_作成するもの:_
本文でジョルジェット姉妹は、別れた夫への怒りや憤りを捨てた後にどんな気持ちになったと述べているか、答えてください。

7 ほかの人からひどいことをされると,ほかにもいろいろな心の痛みを感じます。アン姉妹はこう言います。「私が小さい時,父は母を捨てて私のベビーシッターと再婚しました。見放されたように感じました。2人に子供が生まれた時,自分の居場所がなくなったように思いました。自分は邪魔者なんだと思いながら大きくなりました」。ジョルジェット姉妹は夫が不倫をした時どう感じたか,こう言っています。「夫とは幼なじみで,一緒に開拓奉仕もしていたんです。心がずたずたになりました」。ナオミ姉妹はこう言っています。「主人から傷つけられるなんて思ってもみませんでした。私に隠れてポルノを見ていたということを打ち明けられた時,とてもショックを受けました。裏切られたと感じました」。
8. (ア)人を許すのが大切なのはどうしてですか。(イ)人を許すならどんな良いことがありますか。(「トラウマになるような経験をした場合」の囲みを参照。)
8 ほかの人が言うことやすることはコントロールできません。でも,自分の反応をコントロールするよう努力することはできます。大抵の場合,一番良いのは許すことです。どうしてそういえますか。私たちを愛しているエホバが,人を許すことを願っているからです。怒ったままで許そうとしないなら,愚かなことをしてしまう可能性があります。さらに,体にも良くない影響があるかもしれません。(格 14:17,29,30)クリスティーン姉妹はこう言っています。「傷ついた気持ちにのみ込まれてしまうと,笑うことが少なくなります。どんな物を食べるかも気にしなくなってしまいます。あまり眠れなくなり,感情をコントロールするのがもっと難しくなります。そうなると,夫婦の関係やほかの人との関係にも影響が出ます」。
9. 憤りを捨てるべきなのはどうしてですか。
9 自分を傷つけた人が間違いを認めようとしないとしても,痛みを和らげるためにできることがあります。先ほどのジョルジェット姉妹はその点についてこう言っています。「時間はかかりましたが,別れた夫への怒りや憤りを捨てるようにしました。そうすると,とても穏やかな気持ちになりました」。憤りを捨てるなら,イライラした気持ちになって心が乱されることを避けられます。それは自分のためになり,前向きに人生を歩んでいくのに役立ちます。(格 11:17)では,なかなか相手のことを許せない場合,どうすればいいでしょうか。

_記録一覧:_
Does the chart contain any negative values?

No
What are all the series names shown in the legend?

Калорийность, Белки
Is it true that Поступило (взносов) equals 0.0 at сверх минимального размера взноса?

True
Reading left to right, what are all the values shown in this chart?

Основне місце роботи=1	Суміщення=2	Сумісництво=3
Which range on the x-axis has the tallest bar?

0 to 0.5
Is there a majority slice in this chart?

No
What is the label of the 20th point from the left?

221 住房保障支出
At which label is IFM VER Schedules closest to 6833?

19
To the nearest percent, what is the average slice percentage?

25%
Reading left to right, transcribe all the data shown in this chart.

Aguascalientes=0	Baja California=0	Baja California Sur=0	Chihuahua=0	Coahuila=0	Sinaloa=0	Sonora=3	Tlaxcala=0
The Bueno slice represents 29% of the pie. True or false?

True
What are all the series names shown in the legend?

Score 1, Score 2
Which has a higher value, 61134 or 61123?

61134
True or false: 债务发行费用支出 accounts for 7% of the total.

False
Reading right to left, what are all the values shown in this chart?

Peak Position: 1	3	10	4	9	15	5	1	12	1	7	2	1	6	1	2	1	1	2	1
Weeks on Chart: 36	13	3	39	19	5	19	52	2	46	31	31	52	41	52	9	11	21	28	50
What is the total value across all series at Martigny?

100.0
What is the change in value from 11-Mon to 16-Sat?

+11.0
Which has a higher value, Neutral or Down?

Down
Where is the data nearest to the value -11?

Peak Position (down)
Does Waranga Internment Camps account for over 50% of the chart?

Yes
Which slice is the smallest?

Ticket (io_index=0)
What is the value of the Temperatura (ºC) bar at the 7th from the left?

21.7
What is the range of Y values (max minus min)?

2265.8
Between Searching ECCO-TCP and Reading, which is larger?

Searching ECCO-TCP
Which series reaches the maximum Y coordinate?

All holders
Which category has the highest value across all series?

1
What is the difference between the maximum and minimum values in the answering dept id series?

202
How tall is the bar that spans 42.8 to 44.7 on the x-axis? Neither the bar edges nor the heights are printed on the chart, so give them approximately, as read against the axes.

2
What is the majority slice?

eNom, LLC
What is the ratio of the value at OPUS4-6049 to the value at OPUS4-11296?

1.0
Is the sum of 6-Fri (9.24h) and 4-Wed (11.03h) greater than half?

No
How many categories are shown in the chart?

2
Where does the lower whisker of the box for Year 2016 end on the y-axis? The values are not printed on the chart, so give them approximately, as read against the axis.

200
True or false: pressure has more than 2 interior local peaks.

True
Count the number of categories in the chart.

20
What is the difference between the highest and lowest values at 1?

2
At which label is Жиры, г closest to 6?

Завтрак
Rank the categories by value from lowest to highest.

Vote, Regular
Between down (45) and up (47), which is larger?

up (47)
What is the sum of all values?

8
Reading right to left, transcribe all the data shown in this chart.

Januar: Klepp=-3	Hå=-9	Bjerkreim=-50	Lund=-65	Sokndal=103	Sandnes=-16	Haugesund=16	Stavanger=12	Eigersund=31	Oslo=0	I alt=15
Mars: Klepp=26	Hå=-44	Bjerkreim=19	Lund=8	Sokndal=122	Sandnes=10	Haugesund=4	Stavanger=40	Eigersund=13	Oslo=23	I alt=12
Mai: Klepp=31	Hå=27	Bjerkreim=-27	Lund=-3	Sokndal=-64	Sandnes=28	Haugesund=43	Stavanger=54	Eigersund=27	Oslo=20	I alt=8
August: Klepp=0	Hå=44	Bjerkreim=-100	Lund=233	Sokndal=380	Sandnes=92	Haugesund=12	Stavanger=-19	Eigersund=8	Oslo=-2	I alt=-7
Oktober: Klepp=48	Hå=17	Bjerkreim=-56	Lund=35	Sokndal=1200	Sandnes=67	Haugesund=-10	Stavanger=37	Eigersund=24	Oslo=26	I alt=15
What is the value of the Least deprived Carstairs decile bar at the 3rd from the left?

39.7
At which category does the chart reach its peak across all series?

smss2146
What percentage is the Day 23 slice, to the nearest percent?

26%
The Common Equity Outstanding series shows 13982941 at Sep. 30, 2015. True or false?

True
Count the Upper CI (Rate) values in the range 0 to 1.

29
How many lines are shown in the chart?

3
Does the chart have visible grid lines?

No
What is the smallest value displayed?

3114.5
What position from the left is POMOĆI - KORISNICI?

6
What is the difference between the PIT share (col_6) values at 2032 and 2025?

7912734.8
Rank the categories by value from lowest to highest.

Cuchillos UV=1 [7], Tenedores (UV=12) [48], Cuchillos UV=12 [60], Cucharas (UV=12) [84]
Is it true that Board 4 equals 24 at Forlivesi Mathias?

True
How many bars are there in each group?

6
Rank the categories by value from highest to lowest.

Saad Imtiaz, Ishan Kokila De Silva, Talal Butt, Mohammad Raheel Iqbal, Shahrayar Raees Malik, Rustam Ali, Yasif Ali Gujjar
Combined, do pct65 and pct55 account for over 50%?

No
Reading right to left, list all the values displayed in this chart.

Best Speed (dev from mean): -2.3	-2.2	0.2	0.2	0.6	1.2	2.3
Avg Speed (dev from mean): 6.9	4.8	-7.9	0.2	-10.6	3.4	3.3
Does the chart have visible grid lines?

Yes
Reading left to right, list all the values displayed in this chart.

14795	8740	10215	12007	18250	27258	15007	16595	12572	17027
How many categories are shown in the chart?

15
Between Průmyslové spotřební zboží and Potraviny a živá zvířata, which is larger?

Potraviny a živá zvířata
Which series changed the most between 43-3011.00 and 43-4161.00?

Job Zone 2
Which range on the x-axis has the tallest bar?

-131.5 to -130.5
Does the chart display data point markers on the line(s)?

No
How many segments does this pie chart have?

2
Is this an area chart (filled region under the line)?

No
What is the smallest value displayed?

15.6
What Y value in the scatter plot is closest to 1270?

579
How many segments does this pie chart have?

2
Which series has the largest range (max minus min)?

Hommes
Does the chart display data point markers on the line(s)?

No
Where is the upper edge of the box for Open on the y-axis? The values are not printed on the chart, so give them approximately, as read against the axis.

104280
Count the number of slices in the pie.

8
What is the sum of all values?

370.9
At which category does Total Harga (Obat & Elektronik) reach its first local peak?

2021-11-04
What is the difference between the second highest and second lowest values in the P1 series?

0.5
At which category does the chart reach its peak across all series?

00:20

_記述回答:_
とても穏やかな気持ちになったと述べています。